Phil Glendenning, Director of the Edmund Rice Centre (ERC) and President of the Refugee Council of Australia, has been made a Member of the Order of Australia (AM).
Phil has been the Director of ERC since its establishment in 1996 and has been the President of the Refugee Council of Australia since 2012. In 1997, Phil co-founded Australians for Native Title and Reconciliation and served as President for 10 years, He authored the Australian Citizens Statement on Native Title which formed the basis of the Sea of Hands.
“This award is about all those who work for social and environmental justice and human rights across Australia and beyond and I am humbled to accept this award on their behalf,” Mr Glendenning said.
“While it is important this work is recognised, what’s more important is that we recognise this work is not finished. There is still so much work to be done.
“Australia is a great country, but until we come to terms with our history and the unfinished business of Reconciliation, our nation will never be complete.
“We need to find another date to celebrate Australia Day. It is no longer appropriate for a modern democratic nation like ours to celebrate its national day on the date that conflict, violence, dispossession and genocide began.

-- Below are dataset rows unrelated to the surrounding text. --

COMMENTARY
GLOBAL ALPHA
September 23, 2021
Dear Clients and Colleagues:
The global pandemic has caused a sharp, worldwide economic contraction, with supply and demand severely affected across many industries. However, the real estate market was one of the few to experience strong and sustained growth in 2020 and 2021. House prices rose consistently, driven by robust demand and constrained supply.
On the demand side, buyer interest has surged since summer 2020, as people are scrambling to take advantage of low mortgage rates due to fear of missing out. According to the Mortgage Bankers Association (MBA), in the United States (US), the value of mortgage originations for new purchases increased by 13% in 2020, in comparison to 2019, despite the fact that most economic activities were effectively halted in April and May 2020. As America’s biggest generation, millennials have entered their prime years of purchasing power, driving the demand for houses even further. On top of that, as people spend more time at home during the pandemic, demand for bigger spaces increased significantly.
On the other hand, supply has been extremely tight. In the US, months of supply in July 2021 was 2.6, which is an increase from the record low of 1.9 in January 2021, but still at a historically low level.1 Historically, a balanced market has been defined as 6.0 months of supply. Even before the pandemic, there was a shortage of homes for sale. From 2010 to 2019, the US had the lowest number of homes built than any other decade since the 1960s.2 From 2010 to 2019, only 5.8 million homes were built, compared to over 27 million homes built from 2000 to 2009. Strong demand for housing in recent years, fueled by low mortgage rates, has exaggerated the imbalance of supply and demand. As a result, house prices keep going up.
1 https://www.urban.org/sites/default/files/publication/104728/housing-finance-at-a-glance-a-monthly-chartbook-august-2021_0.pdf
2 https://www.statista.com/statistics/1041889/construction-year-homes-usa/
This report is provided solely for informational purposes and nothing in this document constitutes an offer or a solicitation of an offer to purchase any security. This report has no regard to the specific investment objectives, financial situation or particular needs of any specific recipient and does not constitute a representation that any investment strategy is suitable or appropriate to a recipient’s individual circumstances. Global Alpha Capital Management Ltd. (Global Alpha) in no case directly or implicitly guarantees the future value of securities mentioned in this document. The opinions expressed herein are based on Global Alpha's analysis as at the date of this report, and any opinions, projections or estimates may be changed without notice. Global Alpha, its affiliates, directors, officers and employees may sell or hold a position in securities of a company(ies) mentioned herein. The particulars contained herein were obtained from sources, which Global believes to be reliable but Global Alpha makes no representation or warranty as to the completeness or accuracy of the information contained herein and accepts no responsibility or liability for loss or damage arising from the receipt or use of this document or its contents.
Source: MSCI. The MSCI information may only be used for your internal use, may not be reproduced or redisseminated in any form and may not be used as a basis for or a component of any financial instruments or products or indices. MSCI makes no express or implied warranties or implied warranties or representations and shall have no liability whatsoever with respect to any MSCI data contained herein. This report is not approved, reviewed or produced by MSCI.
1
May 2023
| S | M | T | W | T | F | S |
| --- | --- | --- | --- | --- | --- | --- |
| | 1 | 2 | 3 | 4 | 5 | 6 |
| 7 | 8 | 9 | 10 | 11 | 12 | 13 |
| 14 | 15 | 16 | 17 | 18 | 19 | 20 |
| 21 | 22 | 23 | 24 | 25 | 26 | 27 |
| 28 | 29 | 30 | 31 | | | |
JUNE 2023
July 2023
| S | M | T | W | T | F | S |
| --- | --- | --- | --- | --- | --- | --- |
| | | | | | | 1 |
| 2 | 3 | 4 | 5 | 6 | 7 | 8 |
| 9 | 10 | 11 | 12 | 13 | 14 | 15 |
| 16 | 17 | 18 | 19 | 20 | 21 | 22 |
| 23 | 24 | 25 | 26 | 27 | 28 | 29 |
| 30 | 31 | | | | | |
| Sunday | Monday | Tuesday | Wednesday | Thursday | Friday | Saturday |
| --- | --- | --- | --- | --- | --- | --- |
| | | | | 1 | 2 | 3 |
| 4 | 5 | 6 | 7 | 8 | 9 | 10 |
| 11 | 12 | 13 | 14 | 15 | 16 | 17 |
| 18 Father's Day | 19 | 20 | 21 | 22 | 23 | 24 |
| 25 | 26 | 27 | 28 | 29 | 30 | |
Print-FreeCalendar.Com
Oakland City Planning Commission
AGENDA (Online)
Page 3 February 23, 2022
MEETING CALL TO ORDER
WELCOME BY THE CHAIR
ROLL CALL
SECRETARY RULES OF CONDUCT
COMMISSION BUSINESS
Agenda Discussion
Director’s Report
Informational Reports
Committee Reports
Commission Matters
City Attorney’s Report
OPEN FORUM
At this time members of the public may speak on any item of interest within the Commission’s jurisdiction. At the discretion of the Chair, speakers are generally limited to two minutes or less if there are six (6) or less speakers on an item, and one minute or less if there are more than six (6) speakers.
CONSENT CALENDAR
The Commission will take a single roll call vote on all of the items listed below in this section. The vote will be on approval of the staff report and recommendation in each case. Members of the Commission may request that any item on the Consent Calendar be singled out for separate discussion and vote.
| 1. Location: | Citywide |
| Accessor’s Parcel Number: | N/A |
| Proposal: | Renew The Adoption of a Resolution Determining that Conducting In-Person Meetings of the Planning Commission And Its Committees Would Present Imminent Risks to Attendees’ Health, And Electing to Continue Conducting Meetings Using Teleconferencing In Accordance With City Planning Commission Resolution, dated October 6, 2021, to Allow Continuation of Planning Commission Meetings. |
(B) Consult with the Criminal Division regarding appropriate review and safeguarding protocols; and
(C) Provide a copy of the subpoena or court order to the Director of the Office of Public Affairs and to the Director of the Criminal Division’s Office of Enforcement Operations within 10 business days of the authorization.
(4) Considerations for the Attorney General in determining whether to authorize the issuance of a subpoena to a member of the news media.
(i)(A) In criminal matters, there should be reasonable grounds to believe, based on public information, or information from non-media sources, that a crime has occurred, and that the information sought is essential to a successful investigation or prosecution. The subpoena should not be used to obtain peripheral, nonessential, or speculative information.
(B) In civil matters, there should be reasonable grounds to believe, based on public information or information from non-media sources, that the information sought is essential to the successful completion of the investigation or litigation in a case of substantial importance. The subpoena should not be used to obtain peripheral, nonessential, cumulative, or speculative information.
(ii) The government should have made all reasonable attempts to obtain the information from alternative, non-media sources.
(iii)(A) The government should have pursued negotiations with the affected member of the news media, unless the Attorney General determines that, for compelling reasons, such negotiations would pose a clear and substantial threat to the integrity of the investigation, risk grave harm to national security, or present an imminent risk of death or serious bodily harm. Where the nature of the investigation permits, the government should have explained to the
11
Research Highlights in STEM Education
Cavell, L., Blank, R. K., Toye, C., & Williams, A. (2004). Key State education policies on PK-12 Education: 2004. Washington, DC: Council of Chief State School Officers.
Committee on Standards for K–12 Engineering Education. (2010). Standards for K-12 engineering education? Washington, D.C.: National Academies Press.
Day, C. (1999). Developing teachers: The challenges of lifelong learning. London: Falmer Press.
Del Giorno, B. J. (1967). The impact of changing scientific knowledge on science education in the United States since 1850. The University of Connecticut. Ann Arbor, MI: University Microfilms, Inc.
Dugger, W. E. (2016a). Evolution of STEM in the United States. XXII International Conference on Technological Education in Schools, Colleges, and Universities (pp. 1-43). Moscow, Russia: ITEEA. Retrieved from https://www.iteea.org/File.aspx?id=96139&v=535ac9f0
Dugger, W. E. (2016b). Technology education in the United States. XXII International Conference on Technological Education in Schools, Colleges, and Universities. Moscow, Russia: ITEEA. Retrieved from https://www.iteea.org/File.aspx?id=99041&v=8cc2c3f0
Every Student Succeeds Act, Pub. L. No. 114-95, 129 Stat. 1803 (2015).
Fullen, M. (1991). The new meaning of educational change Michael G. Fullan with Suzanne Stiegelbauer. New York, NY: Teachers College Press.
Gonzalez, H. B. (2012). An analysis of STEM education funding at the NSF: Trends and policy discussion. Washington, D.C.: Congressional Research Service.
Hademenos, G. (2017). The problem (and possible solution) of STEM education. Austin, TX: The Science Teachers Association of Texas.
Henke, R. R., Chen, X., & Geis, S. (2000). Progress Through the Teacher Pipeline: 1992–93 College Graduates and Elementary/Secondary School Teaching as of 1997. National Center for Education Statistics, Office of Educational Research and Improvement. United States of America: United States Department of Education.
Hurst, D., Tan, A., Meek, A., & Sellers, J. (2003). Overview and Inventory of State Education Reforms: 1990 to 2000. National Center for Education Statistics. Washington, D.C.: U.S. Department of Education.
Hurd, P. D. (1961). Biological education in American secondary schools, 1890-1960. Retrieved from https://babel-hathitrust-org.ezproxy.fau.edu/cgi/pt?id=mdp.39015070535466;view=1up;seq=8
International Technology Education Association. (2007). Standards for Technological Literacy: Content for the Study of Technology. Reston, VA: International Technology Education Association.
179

“On this day 229 years ago, the British arrivals fired gun shots at the Eora people to instil a sense of fear and the violence continues to this day – the violence of racism, the violence of rising Indigenous incarceration rates and the violence of a 10 year life expectancy gap between Indigenous and other Australians.
“We remain a nation built on the taking away of land, culture, language, heritage and eventually, children. In spite of this, and through their own efforts primarily, Aboriginal people have survived, something that is not often discussed in Australia but something a reconciled nation might one day find a way to celebrate.
“When we deny the truth of our past, we simply repeat the crimes of the past. It’s why 1,500 people remain on Manus Island and Nauru, unable to find safety in Australia. It’s why Muslim Australians are increasingly the targets of racial abuse. And it’s why we still refuse to take seriously the call from our neighbours in the Pacific who are looking to us to act on climate change.
“We live in challenging times. This week alone we have seen the emergence of ‘alternative facts.’ But we have a choice: either we can crawl up in a ball because it’s too hard, or we can respond.
“Last weekend millions of people around the world took to the streets to voice their opposition to the extreme policies of President Trump, misogyny and xenophobia. This can only be the beginning of our response. We must commit to working together to overthrow injustice, and strive for the rights of the most vulnerable. We must not be silent.”